One of the organizations for establishing recommendations on radiation protection guidelines internationally, the UNSCEAR, has recommended in 2014 policies that do not agree with the Linear No-Threshold model at exposure levels below background levels of radiation to the UN General Assembly from the Fifty-Ninth Session of the Committee. Its recommendation states that "the Scientific Committee does not recommend multiplying very low doses by large numbers of individuals to estimate numbers of radiation-induced health effects within a population exposed to incremental doses at levels equivalent to or lower than natural background levels." This is a reversal from previous recommendations by the same organization.[2]

Whether the model describes the reality for small-dose exposures is disputed. It opposes two competing schools of thought: the threshold model, which assumes that very small exposures are harmless, and the radiation hormesis model, which claims that radiation at very small doses can be beneficial. Because the current data are inconclusive, scientists disagree on which model should be used.

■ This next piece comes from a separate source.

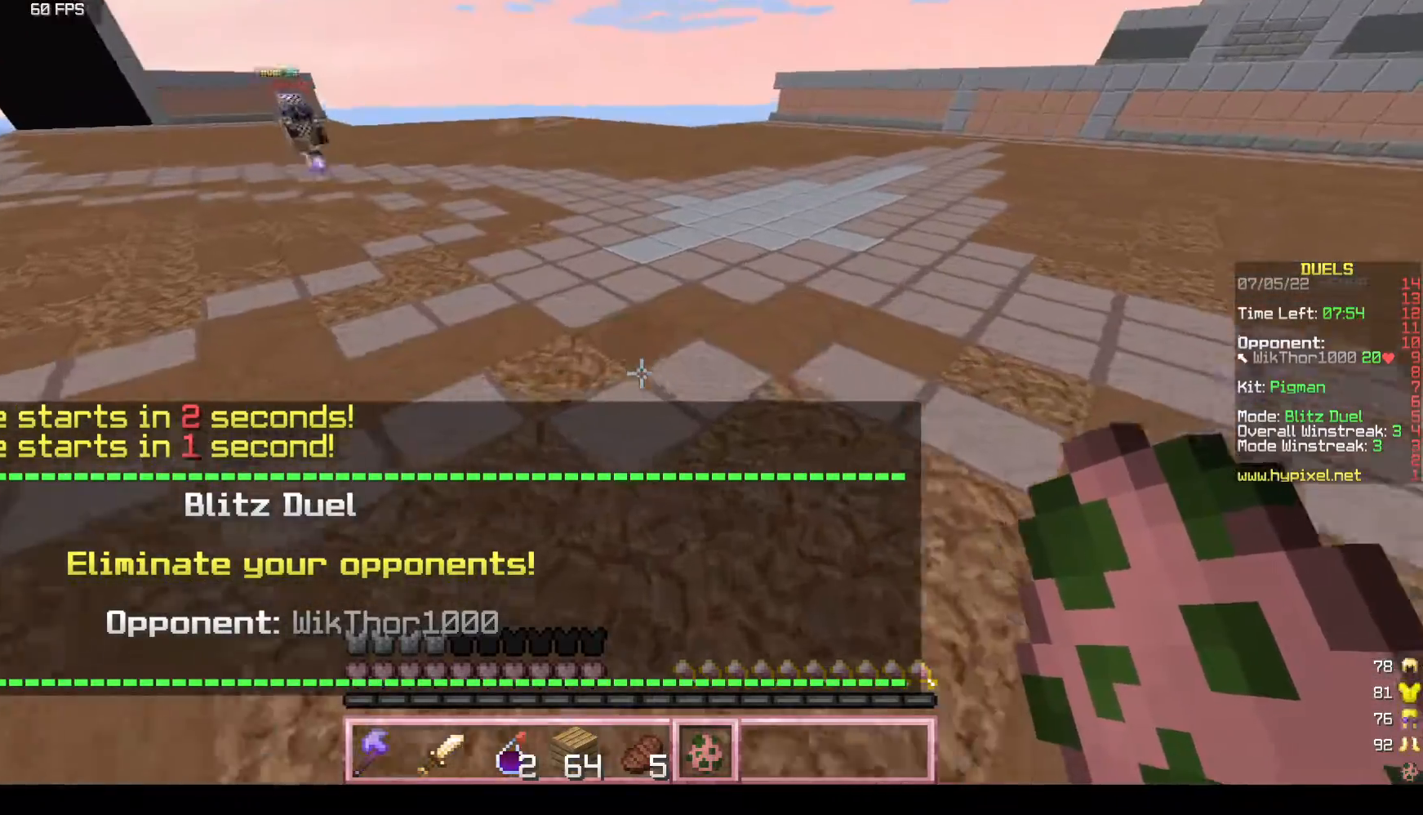
{"keys": ["a", "w"], "mouse": [], "events": [[133, "mouse_right", "down"], [283, "mouse_right", "up"], [383, "a", "down"]]}
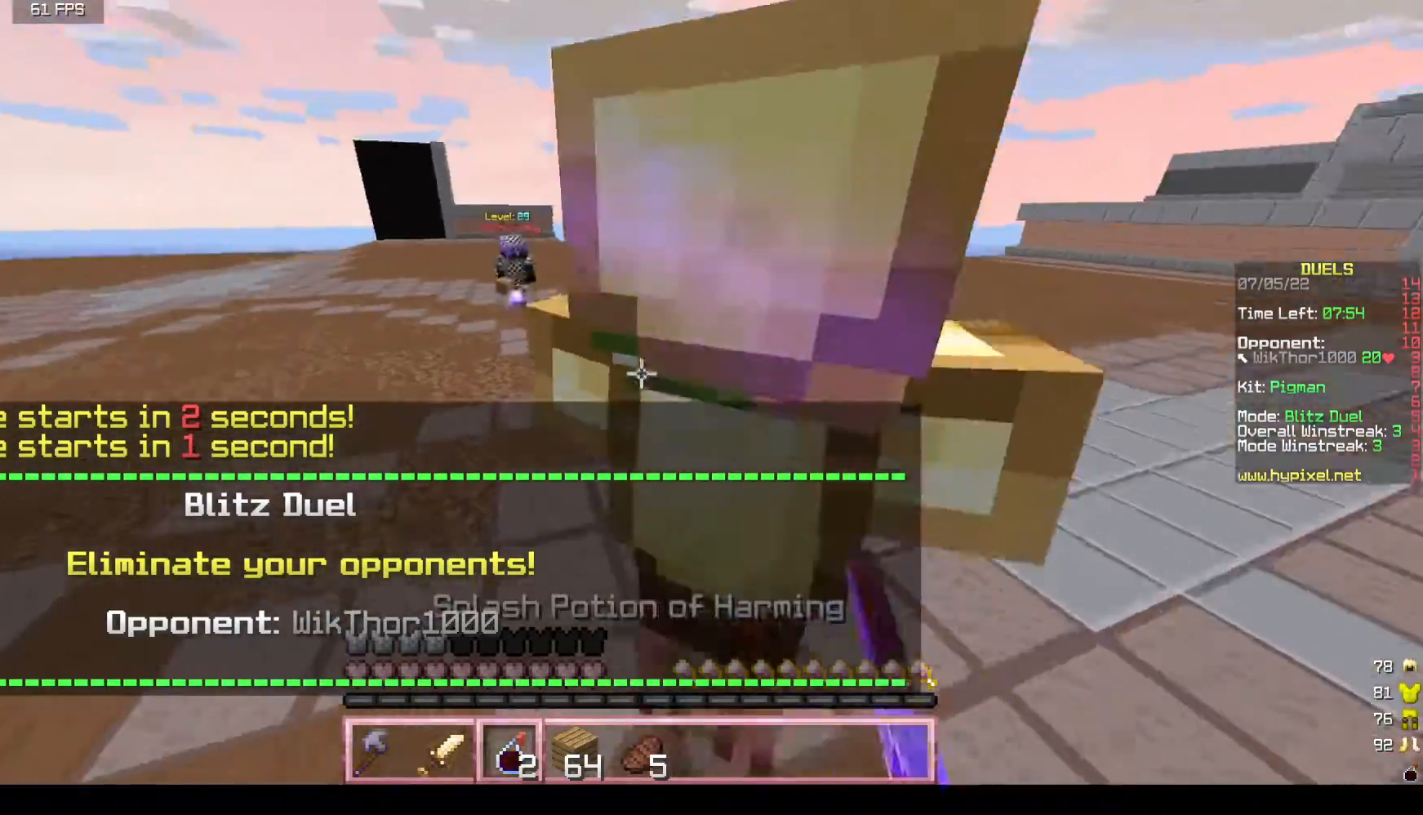
{"keys": ["a", "w"], "mouse": [], "events": [[83, "w", "up"], [500, "w", "down"]]}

Pending any definitive answer to these questions and the precautionary principle, the model is sometimes used to quantify the cancerous effect of collective doses of low-level radioactive contaminations, even though such practice has been condemned by the International Commission on Radiological Protection.[3]

The LNT model is sometimes applied to other cancer hazards such as polychlorinated biphenyls in drinking water.[4]

History

Increased Risk of Solid Cancer with Dose for A-bomb survivors, from BEIR report.

The linear-no-threshold model was first expressed by John Gofman, and rejected by the Department of Energy, according to Gofman, because it was "inconvenient".[5]

The National Academy of Sciences (NAS) Biological Effects of Ionizing Radiation (BEIR) report, NAS BEIR VII was an expert panel who reviewed available peer reviewed literature and writes, "the committee concludes that the preponderance of information indicates that there will be some risk, even at low doses".[6]

Radiation precautions and public policy

Radiation precautions have led to sunlight being listed as a carcinogen at all sun exposure rates, due to the ultraviolet component of sunlight, with no safe level of sunlight exposure being suggested, following the precautionary LNT model. According to a 2007 study submitted by the University of Ottawa to the Department of Health and Human Services in Washington, D.C., there is not enough information to determine a safe level of sun exposure at this time.[7]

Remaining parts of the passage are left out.